In the letter and note about Lewis below, what rank was Lewis promoted to almost immediately after enlisting?

Source document:

- - - - - - -

This regiment has established its reputation as a fighting regiment not a man flinched, though it was a trying time. Men fell all around me. A shell would explode and clear a space of twenty feet, our men would close up again, but it was no use we had to retreat, which was a very hazardous undertaking. How I got out of that fight alive I cannot tell, but I am here. My Dear girl I hope again to see you. I must bid you farewell should I be killed. Remember if I die I die in a good cause. I wish we had a hundred thousand colored troops we would put an end to this war. Good Bye to all Write soon
 
Your own loving Lewis (Lewis 2)
 
In 1863 Lewis was teaching black students in a school in Maryland.  Hearing that his brother Charles had enlisted, Lewis resigned his teaching position and enlisted in Charles’s regiment, the 54th Massachusetts. Almost immediately he was promoted to the rank of sergeant-major, the highest rank that a black man could attain. He was wounded after the Battle of Fort Wagner, became ill, and was discharged a year later.

- - - - - - -

Given records:
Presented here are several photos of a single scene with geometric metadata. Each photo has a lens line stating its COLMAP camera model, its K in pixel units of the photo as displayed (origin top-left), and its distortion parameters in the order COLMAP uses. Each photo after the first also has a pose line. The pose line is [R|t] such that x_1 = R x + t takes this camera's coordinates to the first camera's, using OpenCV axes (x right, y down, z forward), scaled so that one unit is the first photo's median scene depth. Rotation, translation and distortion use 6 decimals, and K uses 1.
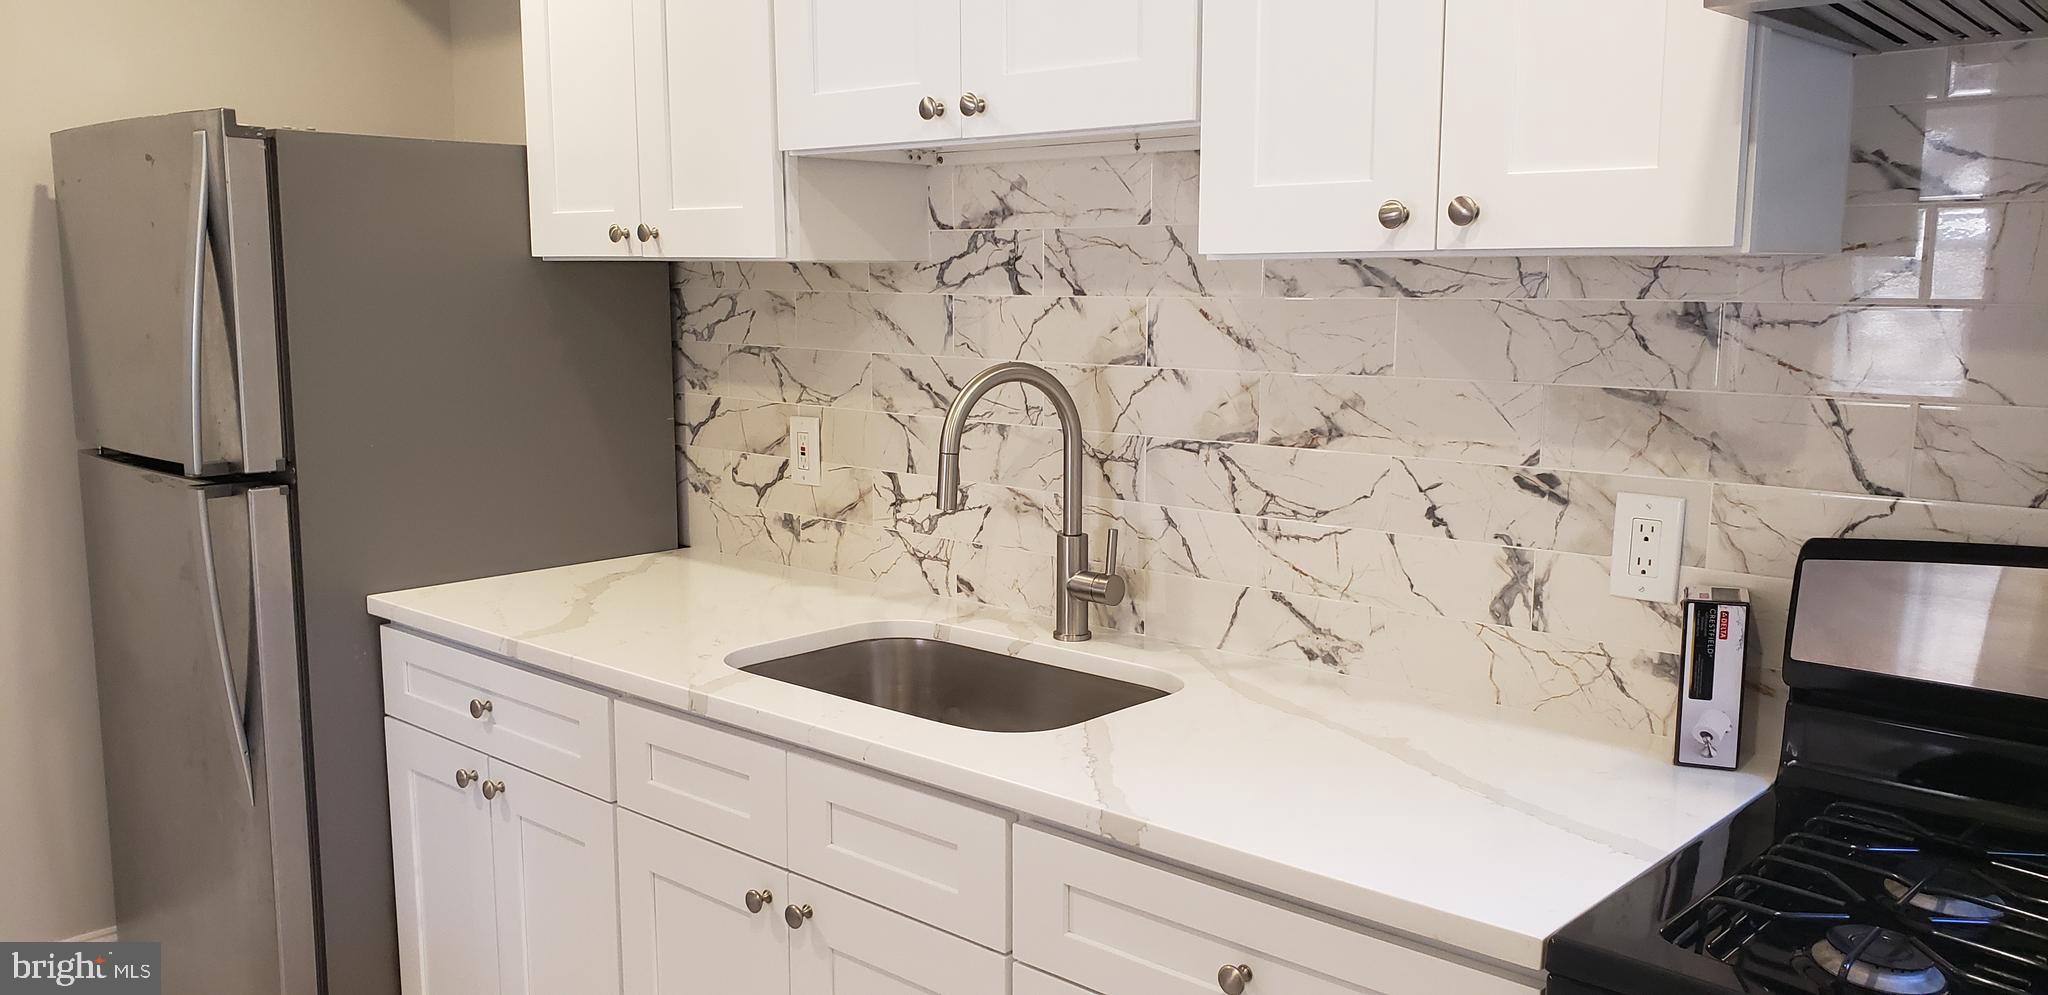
lens RADIAL K [[1601.4, 0, 1025.5], [0, 1601.4, 523.3], [0, 0, 1]] dist [0.066520, -0.081663]
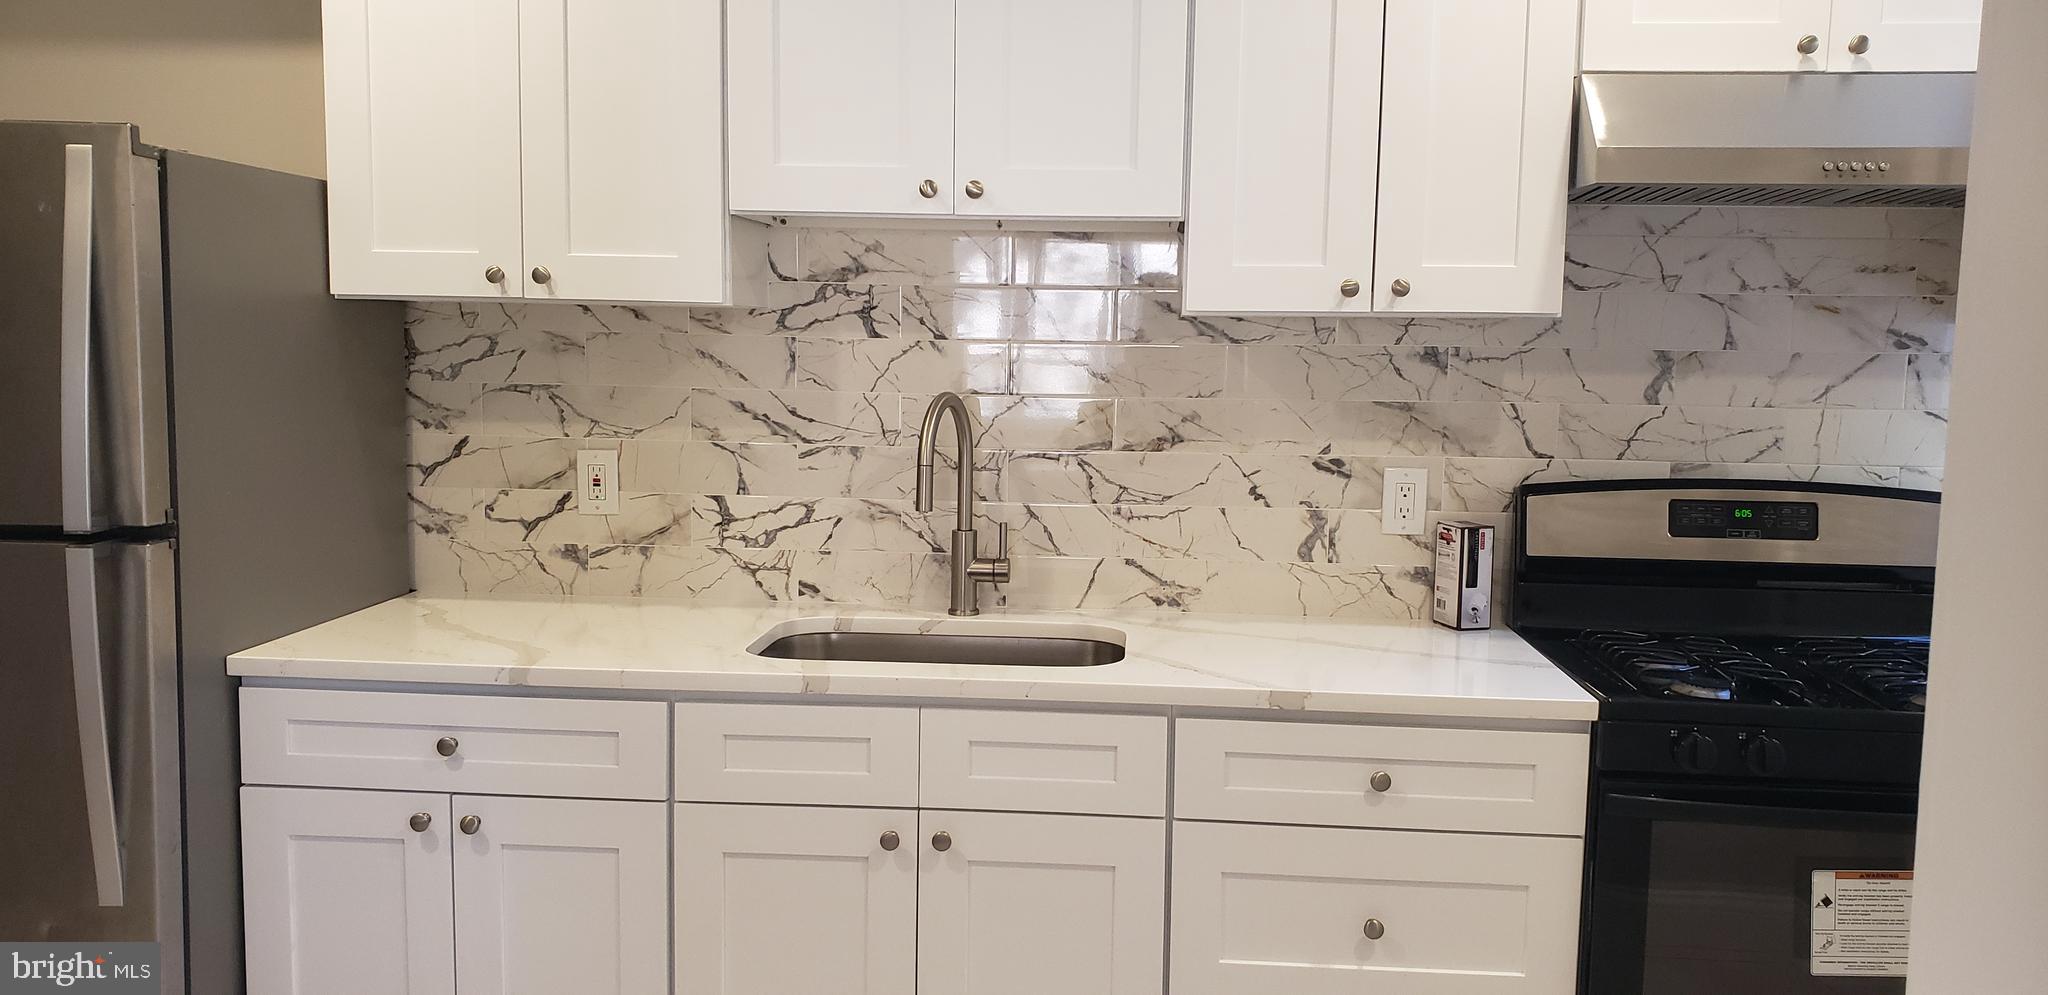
lens RADIAL K [[1601.4, 0, 1025.5], [0, 1601.4, 523.3], [0, 0, 1]] dist [0.066520, -0.081663]
pose [[0.784089, -0.059923, 0.617750, -0.718450], [0.080171, 0.996768, -0.005070, 0.012090], [-0.615449, 0.053501, 0.786359, -0.009091]]
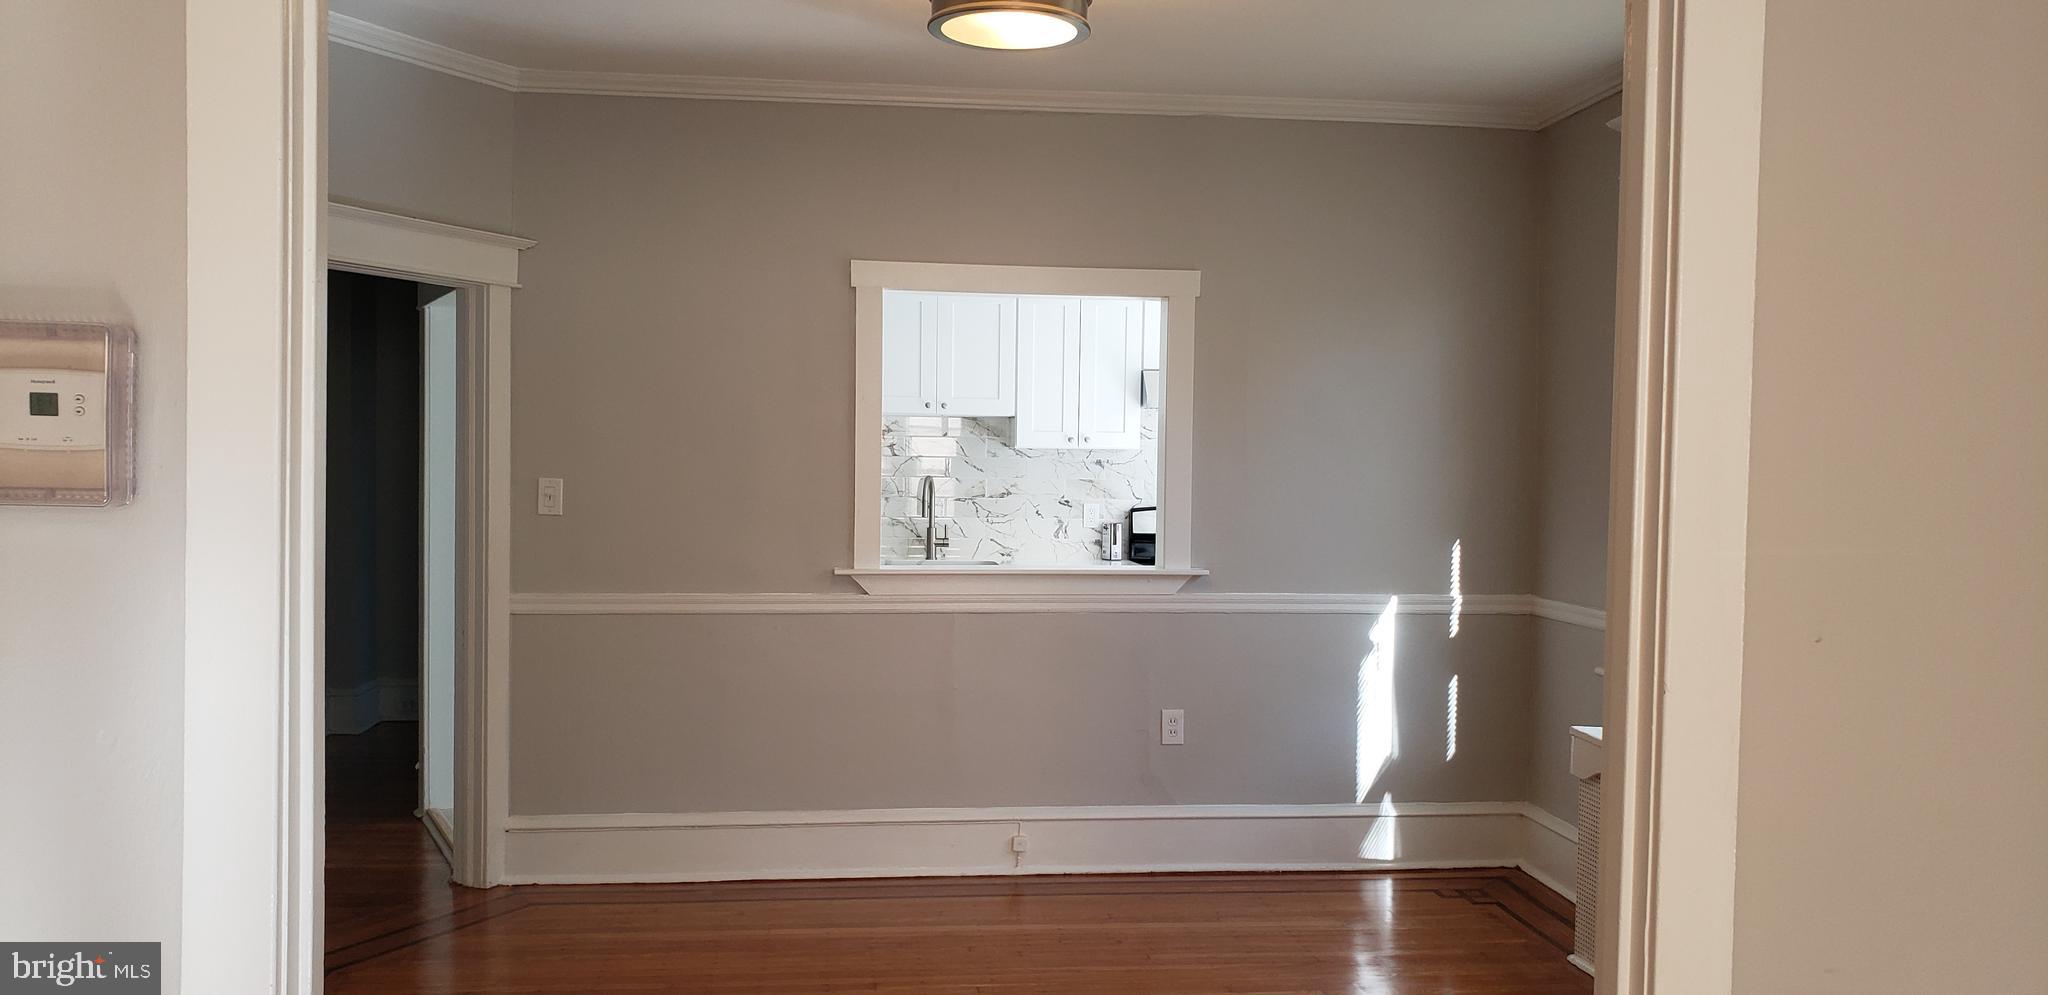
lens RADIAL K [[1601.4, 0, 1025.5], [0, 1601.4, 523.3], [0, 0, 1]] dist [0.066520, -0.081663]
pose [[0.668412, -0.019973, 0.743523, -2.388888], [0.100568, 0.992887, -0.063737, 0.237979], [-0.736961, 0.117377, 0.665666, -1.411035]]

- - - - - - -

Response below:
Sergeant-major, the highest rank a black man could attain.